### THINGS TO DO:
(A) According to the reflection on seeds and seasons, how much does a chickadee weigh?
(B) Repeat the reflection on seeds and seasons between "The seeds sprouted, but" and "it’s their time.", inclusive.
(C) Please go on with the reflection on seeds and seasons from where it stops.

### TEXT PROVIDED:
· · · · ·
The seeds sprouted, but they didn’t survive. Meanwhile, the purple coneflower seeds I had scattered in another part of the yard two or three years earlier came up and flourished. This spring, I thought the black-eyed Susan seedlings I’d planted last year in that same patch had died out, but they miraculously came up again. They must have taken root even while their leaves withered, biding their time for the next season.
When I take Jesus at His word and “see how the flowers of the field grow,” I notice the surprising ways in which the plants know when to come up and when to lie low. By God’s design, even tiny seeds and barely-hanging-on root balls register changing external conditions—moisture levels, temperature, available sunlight, wind patterns—and know when it’s their time.
Likewise, our human bodies, fashioned out of the same earth from which those seeds emerge, know so much that our minds don’t register. Jesus says that our heavenly Father provides for us. Looking to the flowers of the field points us not only to God’s provision of clothing (see Matt. 6:25-34), but to what we know in our flesh and marrow as His creatures: that God is aware of our needs and will see to them in every season of life.
For example, there will be dry seasons as well as rainy ones when it seems to do nothing but pour heartache. Yet we were made for them all. In my current season, I trust that my mom’s body knows how to live and how to die when it is time. Likewise, God has provided each of us—whether we are “care receivers,” “care givers,” or some mix of both—with deep embodied resources to know how to tend to our anxiety, grieve, and move with trust through hard times.
I learned another lesson, this time from a bird. The chickadee weighs less than half an ounce (about the same as a AAA battery), and it survives the season by eating through stashes of seeds painstakingly hidden around its two-mile territory. At the start of winter, the chickadee’s brain grows bigger to accommodate its mental map of tree bark flaps or log cracks—and it will shrink again by the time spring comes and the plants offer up new stores of food.
· · · · ·
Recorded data
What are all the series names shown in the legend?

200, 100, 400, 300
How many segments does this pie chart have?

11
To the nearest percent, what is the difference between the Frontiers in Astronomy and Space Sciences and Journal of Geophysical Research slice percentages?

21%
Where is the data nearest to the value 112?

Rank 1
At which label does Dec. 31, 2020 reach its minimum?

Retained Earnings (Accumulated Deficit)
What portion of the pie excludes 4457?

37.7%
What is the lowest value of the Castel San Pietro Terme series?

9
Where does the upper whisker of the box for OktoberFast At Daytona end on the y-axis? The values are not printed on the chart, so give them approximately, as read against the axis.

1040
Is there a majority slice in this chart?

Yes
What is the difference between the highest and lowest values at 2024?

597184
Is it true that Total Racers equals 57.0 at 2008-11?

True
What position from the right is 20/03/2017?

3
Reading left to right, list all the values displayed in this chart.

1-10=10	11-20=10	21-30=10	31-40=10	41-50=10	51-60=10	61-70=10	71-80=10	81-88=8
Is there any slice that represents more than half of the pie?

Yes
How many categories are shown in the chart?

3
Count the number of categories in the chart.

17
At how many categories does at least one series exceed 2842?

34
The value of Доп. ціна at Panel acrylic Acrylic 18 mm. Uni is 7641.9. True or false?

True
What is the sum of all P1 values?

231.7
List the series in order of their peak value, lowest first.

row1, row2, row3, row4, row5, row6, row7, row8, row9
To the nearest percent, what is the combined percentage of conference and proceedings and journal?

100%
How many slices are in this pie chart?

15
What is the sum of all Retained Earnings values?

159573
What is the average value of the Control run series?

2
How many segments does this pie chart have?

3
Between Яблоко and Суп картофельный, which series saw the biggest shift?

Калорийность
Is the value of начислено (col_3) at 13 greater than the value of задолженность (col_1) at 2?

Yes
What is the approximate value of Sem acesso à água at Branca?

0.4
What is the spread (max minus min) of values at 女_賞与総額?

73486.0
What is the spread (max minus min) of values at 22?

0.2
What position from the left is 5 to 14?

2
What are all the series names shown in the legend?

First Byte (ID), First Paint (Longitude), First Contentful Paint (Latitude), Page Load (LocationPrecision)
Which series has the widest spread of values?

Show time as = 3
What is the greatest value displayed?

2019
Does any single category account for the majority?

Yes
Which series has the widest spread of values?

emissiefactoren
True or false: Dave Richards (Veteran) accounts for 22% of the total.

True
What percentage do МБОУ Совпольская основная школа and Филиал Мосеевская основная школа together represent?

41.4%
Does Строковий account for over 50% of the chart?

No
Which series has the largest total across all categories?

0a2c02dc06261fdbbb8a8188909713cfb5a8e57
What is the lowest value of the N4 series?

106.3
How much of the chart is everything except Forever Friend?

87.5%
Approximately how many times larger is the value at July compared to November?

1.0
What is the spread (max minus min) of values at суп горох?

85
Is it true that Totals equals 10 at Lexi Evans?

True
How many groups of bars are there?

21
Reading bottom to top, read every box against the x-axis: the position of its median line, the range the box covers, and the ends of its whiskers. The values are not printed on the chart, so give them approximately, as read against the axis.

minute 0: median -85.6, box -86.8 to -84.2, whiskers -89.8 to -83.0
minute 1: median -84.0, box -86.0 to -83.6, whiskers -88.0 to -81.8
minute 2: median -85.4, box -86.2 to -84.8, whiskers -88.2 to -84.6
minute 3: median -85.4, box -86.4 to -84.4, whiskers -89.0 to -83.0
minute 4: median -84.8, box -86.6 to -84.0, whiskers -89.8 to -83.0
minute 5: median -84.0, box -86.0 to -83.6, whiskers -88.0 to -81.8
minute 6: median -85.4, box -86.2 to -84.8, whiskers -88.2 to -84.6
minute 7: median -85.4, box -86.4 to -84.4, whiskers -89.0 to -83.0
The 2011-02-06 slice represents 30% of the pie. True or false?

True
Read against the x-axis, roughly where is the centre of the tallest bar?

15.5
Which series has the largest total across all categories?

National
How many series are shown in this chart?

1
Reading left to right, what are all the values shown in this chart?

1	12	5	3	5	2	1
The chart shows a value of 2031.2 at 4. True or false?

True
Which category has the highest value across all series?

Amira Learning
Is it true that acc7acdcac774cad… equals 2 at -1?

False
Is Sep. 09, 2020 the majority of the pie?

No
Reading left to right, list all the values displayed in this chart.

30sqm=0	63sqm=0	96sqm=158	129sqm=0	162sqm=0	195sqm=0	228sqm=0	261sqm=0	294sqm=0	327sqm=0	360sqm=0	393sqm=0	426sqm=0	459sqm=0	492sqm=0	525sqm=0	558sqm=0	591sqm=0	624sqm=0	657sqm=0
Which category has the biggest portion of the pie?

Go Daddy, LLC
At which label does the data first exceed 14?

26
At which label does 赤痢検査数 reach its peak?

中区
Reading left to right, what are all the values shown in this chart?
· · · · ·
### RESPONSES FOR EACH TASK:
(A) Less than half an ounce, about the same as a AAA battery.

(B)
The seeds sprouted, but they didn’t survive. Meanwhile, the purple coneflower seeds I had scattered in another part of the yard two or three years earlier came up and flourished. This spring, I thought the black-eyed Susan seedlings I’d planted last year in that same patch had died out, but they miraculously came up again. They must have taken root even while their leaves withered, biding their time for the next season.
When I take Jesus at His word and “see how the flowers of the field grow,” I notice the surprising ways in which the plants know when to come up and when to lie low. By God’s design, even tiny seeds and barely-hanging-on root balls register changing external conditions—moisture levels, temperature, available sunlight, wind patterns—and know when it’s their time.

(C)
The chickadee relies on this God-given ability to remember multiple locations where seeds are stored. And the seeds left uneaten grow from the delicate synchrony of water, sunlight, critters, and plant life. Each member of God’s community of creation supports another in mutual flourishing—plants offering seeds, birds carrying them to different places in their beaks and droppings, plant and animal life breaking down into soil with the help of bacteria and fungi, and all the elements creating the right conditions for new sprouts to emerge from the earth.
God has given the chickadee unique abilities in mental mapping and recall. But the chickadee cannot survive by its efforts alone. Every winter morning that the chickadee emerges from its nest is another testament to God’s gift of life to each of us, through the support system of all creation. Likewise, we humans can’t make it by our own efforts. We need each other. We also need all of God’s creation to support our thriving—from the trees that filter air to the insects that pollinate crops.
Observing the simultaneous fragility and resilience of birds opens us up to a different perspective on our personal troubles. More than that, it can also help us recognize how much we as God’s creatures rely on His grace and provision in every moment of our life. So when anxiety comes, we have a choice to make: Give in to it or remember Whose we are. Rather than fall apart, we can take a deep breath. We can look at the flowers and birds. And we can know that, in the presence of our Creator and all He has made, we are never alone.